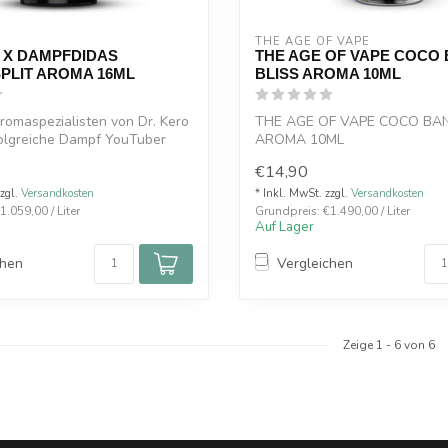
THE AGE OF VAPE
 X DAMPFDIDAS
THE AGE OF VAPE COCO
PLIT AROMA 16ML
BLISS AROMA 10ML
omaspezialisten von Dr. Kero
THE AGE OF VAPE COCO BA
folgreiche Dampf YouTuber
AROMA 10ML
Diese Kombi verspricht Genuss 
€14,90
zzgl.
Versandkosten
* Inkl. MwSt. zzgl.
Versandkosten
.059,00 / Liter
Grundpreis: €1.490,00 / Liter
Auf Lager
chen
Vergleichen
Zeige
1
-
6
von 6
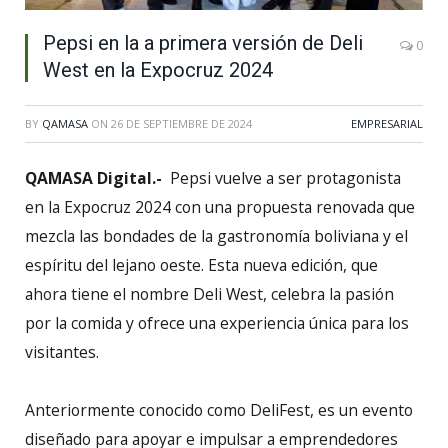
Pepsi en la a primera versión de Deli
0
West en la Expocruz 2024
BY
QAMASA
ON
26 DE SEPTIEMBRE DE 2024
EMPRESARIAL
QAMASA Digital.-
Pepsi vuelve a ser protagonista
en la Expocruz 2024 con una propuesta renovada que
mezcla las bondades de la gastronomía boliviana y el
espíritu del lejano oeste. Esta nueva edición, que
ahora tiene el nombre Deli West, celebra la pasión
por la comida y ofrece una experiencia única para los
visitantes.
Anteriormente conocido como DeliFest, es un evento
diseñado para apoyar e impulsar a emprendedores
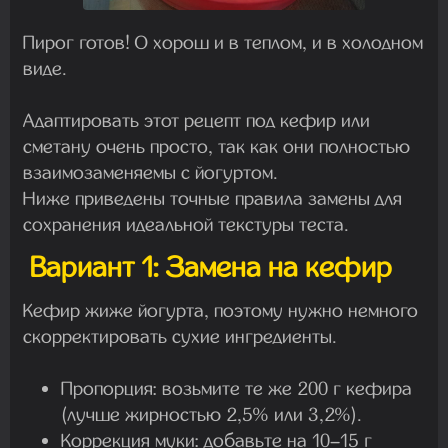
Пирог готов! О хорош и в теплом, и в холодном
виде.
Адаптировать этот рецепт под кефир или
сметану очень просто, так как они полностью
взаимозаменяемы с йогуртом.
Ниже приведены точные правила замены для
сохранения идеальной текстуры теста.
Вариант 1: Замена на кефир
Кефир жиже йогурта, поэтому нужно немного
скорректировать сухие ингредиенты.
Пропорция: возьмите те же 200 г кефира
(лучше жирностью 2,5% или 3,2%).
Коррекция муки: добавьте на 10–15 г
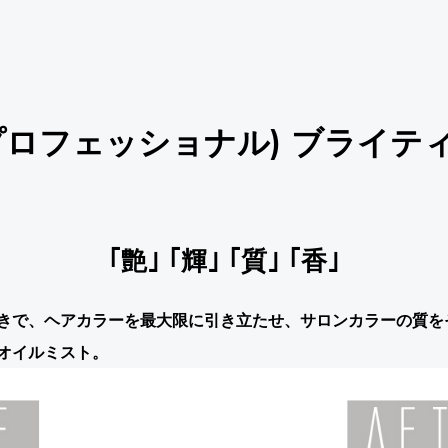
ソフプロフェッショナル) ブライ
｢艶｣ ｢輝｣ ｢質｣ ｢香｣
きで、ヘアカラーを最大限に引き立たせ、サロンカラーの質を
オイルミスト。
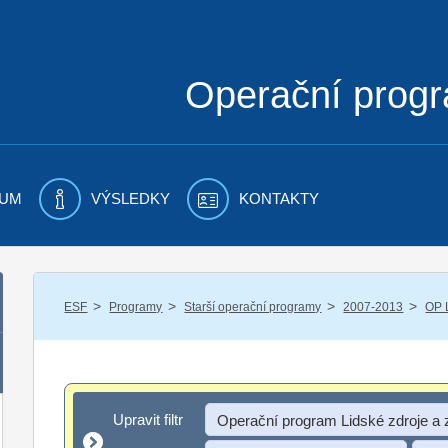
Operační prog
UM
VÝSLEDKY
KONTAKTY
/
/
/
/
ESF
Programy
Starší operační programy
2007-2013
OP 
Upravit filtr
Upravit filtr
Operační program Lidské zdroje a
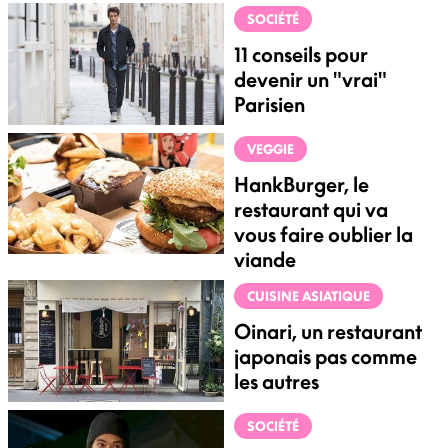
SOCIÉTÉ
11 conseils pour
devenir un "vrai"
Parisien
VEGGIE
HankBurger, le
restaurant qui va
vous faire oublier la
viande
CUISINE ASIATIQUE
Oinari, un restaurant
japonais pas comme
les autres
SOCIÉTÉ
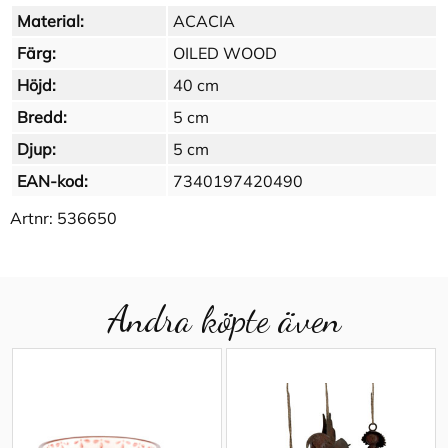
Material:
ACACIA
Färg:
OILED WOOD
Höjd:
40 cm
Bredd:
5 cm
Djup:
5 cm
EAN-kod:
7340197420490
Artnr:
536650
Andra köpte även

----------

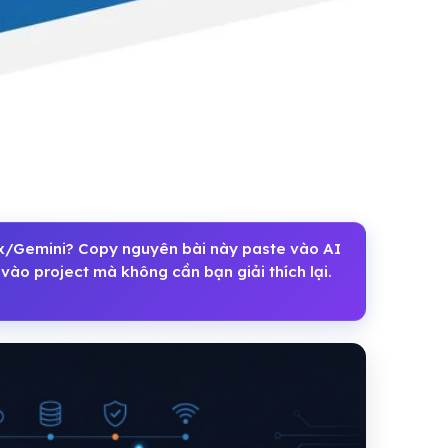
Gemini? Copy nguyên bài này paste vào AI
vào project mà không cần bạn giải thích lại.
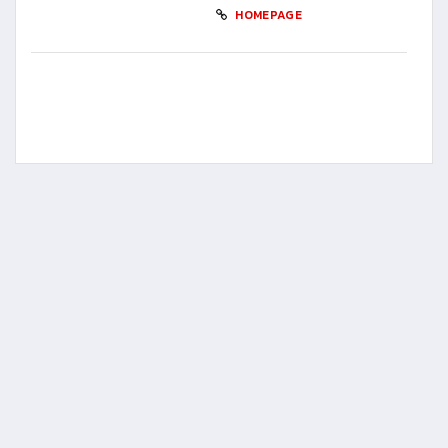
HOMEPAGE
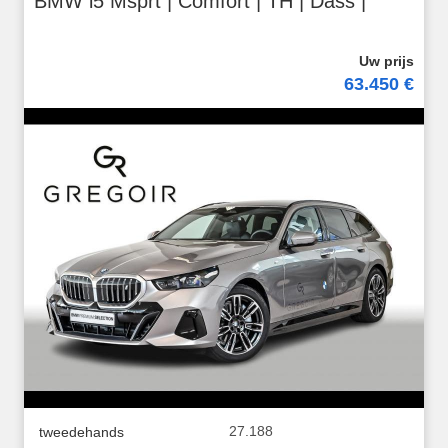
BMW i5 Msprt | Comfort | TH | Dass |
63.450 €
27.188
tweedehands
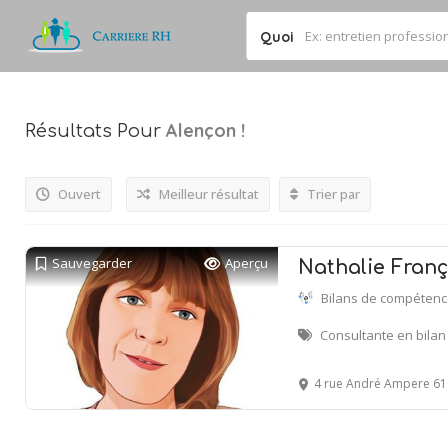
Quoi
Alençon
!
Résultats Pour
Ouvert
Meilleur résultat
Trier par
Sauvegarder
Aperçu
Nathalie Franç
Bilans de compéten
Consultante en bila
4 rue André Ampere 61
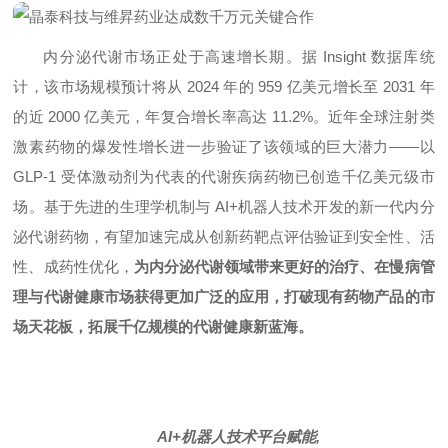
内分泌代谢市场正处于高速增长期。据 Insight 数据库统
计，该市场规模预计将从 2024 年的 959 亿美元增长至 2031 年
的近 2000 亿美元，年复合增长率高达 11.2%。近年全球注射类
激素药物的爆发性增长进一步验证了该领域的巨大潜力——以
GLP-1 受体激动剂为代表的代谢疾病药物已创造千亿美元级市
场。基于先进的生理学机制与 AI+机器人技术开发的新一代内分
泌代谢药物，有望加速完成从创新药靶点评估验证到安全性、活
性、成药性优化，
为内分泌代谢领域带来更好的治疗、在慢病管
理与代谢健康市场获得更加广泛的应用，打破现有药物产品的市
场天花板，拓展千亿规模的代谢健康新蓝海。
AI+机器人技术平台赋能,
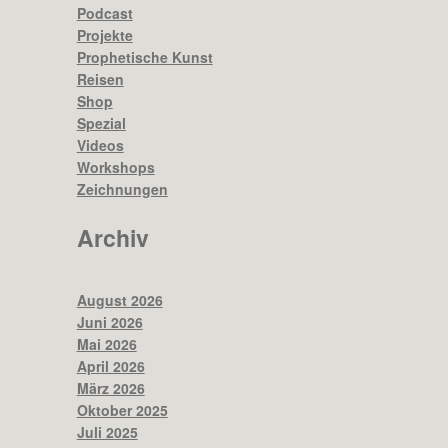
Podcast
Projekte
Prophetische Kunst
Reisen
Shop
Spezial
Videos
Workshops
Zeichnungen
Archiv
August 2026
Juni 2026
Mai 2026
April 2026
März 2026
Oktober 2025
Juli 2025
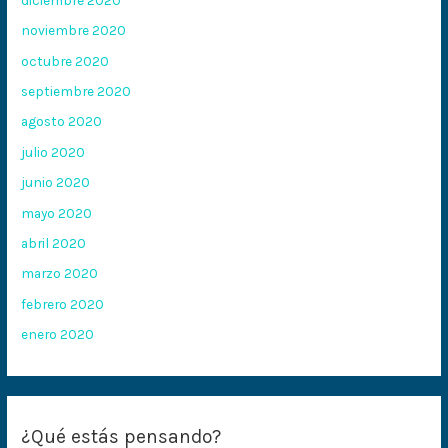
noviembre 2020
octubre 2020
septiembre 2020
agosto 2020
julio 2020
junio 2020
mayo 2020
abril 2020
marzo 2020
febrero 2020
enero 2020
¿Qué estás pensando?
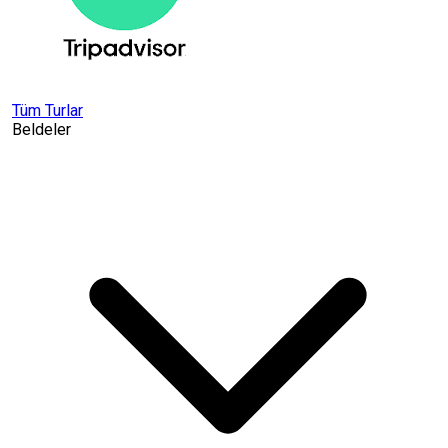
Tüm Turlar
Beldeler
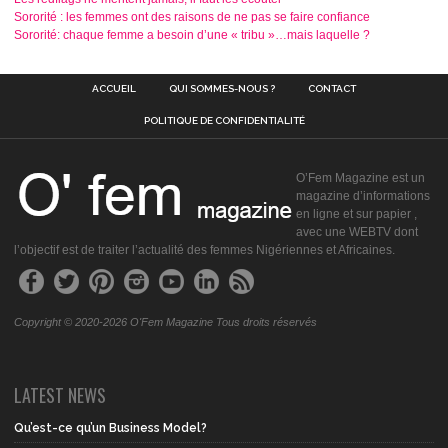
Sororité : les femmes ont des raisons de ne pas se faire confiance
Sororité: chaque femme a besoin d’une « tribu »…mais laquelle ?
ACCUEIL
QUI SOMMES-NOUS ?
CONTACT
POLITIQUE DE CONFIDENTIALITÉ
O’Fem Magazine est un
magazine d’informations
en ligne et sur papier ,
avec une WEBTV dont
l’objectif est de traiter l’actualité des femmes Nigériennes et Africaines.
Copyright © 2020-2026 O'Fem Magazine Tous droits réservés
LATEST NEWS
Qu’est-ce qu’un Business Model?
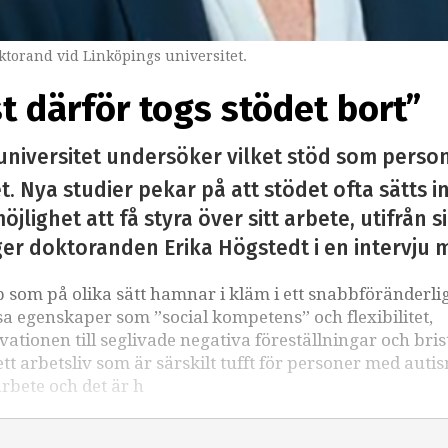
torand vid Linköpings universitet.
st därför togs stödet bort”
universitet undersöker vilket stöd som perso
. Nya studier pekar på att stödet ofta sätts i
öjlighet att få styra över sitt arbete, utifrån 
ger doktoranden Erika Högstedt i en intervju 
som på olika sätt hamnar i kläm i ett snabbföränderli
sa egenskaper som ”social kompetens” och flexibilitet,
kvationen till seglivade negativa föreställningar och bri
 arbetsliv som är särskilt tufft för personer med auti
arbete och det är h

----------

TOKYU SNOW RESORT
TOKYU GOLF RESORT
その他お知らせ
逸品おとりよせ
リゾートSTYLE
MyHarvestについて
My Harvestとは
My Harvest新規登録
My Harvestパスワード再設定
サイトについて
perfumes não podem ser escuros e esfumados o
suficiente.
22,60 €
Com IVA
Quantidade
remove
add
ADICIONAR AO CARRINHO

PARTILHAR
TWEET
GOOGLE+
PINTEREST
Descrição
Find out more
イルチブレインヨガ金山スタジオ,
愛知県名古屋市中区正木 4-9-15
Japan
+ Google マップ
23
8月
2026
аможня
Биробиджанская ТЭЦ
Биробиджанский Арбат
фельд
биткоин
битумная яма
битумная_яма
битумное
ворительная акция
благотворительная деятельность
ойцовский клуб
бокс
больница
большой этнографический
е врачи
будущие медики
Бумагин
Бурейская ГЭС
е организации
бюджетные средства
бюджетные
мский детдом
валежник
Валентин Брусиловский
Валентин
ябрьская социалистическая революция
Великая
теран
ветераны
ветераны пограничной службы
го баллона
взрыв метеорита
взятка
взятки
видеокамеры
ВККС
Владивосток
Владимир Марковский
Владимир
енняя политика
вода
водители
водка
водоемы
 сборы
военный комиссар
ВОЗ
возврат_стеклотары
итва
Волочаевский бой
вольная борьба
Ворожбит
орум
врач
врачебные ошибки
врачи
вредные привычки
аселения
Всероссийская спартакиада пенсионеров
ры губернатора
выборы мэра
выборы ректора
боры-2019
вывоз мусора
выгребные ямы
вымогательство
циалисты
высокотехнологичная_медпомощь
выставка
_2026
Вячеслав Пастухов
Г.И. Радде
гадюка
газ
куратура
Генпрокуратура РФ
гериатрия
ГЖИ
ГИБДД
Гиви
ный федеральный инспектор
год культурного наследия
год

----------

REQUIRED ACTION:
With "COCO" as the string to find, copy every line of the records that holds it.

FINISHED TASK:
THE AGE OF VAPE COCO
THE AGE OF VAPE COCO BA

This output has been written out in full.